Certes, c'est un « momentum » politique : être là en même temps qu’Hillary Clinton ou Ban Ki Moon peut être important pour le futur.  C’est aussi un geste de solidarité : envers les Haïtiens. C’est un instant médiatique : où la présence de l’Europe doit être symbolisée,  personnifiée.

Mais il y a aussi des inconvénients tout aussi sérieux, opérationnel, politique et médiatique. Ce n’est pas vraiment un problème de places dans l'avion en soi, qui pose question (il y a toujours quelques sièges de disponible) mais cela gèle l'espace aérien pendant quelques temps, ainsi que la circulation sur l'aéroport. La sécurité générée par l’arrivée d’une haute personnalité entrave les secours. C'est un fait. La venue de Clinton a ainsi gelé pendant quelques temps, la circulation sur l’aéroport. C'est aussi céder à la politique spectacle. On vient, on serre trois mains, on prend un enfant dans les bras devant les caméras et on repart. Si Ashton avait fait çà, il m'est avis qu'elle se serait fait autant critiquer, sinon plus... Au plan politique, la discussion à New York à l'ONU et à Washington avec Clinton était plus profitable. Au plan médiatique, je ne vous fais pas la photo : entre Hillary Clinton, Ban Ki Moon et un représentant européen qui croyez-vous que les médias auraient choisi pour illustrer leur reportage ?  (*)

+++++

» Consigne
Reproduisez fidèlement le passage du texte source allant de « Certes, c'est un » à « être symbolisée,  personnifiée. ».

» Extraits de données
+++++

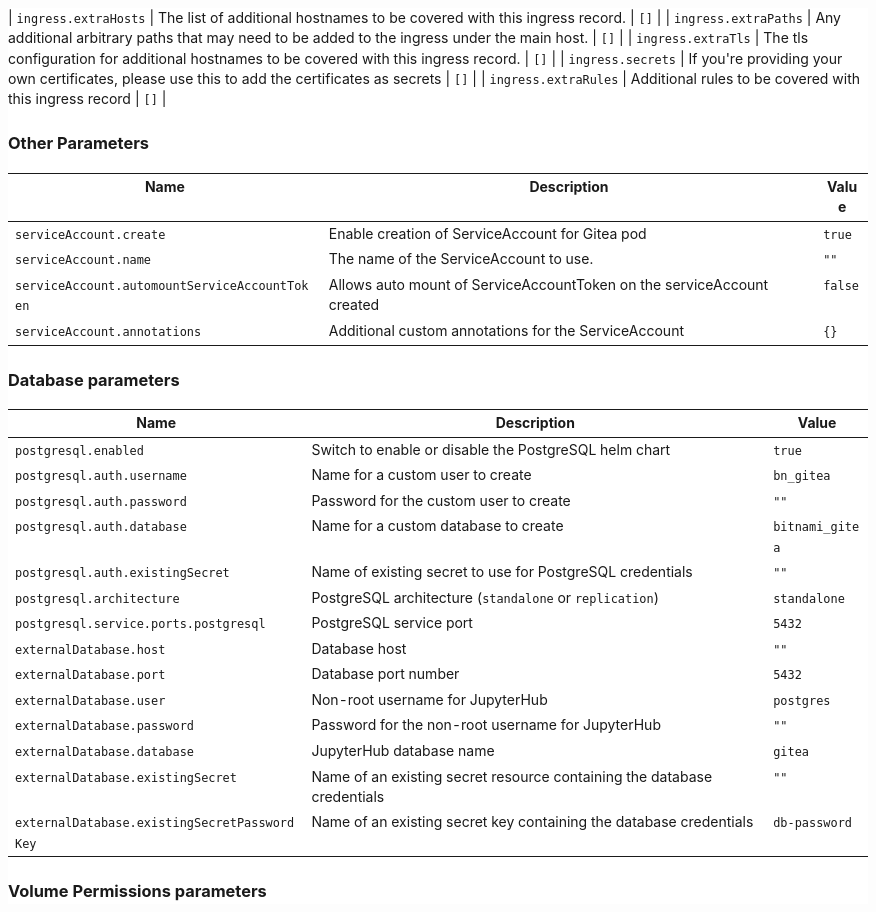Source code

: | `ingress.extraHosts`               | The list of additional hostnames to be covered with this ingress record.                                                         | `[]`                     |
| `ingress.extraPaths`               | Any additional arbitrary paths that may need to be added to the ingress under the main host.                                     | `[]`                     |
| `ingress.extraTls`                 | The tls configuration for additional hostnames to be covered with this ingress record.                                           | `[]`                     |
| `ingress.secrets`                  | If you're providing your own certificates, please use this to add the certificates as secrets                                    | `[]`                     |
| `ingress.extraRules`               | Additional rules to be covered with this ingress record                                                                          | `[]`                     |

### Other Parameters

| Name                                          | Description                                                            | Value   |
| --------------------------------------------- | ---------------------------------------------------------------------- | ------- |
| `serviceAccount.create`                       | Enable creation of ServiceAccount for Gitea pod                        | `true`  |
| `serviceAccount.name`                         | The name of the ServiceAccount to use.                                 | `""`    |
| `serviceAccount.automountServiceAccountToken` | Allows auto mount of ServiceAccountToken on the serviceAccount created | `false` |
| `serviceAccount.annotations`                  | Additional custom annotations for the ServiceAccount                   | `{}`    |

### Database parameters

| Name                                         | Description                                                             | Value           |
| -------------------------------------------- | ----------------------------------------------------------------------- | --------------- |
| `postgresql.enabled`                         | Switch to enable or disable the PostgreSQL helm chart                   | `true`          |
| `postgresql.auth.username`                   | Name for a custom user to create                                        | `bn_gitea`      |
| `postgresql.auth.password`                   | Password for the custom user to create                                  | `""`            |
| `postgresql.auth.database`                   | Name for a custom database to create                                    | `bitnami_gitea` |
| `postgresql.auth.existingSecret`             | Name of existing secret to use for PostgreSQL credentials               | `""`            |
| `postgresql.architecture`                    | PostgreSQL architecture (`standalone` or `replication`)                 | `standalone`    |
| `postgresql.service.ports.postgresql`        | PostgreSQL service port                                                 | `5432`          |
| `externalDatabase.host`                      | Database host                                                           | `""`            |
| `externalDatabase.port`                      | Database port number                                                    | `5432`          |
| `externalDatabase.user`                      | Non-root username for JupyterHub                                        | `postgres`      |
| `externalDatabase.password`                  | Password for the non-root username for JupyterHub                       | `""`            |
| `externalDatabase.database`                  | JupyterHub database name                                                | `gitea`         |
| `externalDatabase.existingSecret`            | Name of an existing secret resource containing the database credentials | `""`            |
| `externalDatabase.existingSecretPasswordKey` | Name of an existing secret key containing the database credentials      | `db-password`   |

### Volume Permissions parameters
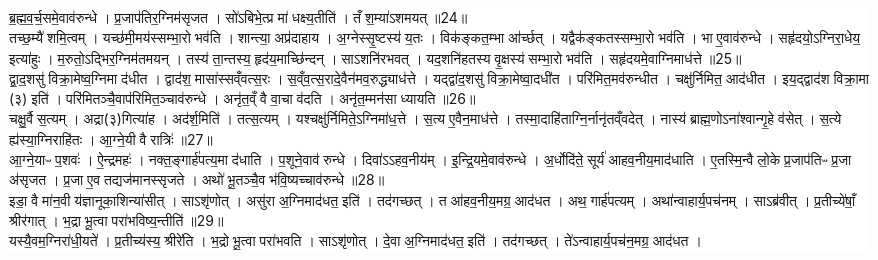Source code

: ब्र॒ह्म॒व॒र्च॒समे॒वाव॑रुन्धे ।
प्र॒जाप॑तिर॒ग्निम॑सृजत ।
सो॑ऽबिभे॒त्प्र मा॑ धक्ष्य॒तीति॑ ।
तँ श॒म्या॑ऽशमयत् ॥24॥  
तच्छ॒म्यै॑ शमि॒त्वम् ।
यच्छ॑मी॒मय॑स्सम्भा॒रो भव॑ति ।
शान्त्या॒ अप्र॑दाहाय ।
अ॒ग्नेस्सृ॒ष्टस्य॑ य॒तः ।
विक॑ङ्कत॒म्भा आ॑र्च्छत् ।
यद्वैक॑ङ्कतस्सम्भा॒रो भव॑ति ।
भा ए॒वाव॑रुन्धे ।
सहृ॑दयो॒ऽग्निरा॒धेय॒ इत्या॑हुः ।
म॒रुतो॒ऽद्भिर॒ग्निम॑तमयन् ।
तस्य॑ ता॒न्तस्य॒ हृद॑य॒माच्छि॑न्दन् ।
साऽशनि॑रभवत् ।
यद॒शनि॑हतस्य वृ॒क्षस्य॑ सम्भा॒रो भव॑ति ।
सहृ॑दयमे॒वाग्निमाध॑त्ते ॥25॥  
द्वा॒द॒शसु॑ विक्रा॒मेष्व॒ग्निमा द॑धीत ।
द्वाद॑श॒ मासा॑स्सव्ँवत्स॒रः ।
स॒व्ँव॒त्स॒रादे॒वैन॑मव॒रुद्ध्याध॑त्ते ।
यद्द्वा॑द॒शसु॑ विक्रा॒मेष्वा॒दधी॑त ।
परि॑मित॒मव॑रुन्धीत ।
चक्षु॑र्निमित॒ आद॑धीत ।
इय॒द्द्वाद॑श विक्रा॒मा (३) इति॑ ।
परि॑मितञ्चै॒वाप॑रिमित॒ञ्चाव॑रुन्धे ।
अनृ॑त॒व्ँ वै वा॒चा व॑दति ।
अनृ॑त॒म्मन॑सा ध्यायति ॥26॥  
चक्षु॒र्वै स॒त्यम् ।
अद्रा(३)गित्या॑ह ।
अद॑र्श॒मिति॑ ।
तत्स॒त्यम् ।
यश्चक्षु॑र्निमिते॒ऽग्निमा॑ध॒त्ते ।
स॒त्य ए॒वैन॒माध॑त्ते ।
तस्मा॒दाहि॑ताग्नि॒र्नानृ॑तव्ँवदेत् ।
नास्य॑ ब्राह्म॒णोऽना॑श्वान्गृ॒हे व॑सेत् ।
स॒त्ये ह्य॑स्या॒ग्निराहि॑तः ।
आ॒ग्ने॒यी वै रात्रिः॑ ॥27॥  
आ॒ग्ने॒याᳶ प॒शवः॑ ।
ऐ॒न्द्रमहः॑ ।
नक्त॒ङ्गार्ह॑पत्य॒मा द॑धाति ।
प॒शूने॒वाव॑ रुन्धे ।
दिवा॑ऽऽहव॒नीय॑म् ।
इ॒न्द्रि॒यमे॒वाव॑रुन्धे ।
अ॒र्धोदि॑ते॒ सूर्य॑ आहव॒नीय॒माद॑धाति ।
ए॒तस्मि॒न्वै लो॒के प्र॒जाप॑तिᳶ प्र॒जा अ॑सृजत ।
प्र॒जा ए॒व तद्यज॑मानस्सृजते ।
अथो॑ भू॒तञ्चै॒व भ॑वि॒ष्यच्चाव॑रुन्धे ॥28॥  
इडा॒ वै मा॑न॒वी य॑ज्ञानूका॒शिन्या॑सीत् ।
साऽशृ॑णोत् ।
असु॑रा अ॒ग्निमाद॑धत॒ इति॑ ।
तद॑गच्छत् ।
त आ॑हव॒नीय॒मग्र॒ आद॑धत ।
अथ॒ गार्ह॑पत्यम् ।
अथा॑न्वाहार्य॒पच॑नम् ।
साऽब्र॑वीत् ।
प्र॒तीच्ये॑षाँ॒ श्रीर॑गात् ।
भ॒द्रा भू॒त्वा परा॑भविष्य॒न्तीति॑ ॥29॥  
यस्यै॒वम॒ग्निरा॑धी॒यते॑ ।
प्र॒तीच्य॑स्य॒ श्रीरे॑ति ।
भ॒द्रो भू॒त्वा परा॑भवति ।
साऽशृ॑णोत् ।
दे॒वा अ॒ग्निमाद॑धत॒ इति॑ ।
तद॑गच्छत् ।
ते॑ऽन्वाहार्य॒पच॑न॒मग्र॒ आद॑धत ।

+++++

» Solution rédigée
Certes, c'est un « momentum » politique : être là en même temps qu’Hillary Clinton ou Ban Ki Moon peut être important pour le futur.  C’est aussi un geste de solidarité : envers les Haïtiens. C’est un instant médiatique : où la présence de l’Europe doit être symbolisée,  personnifiée.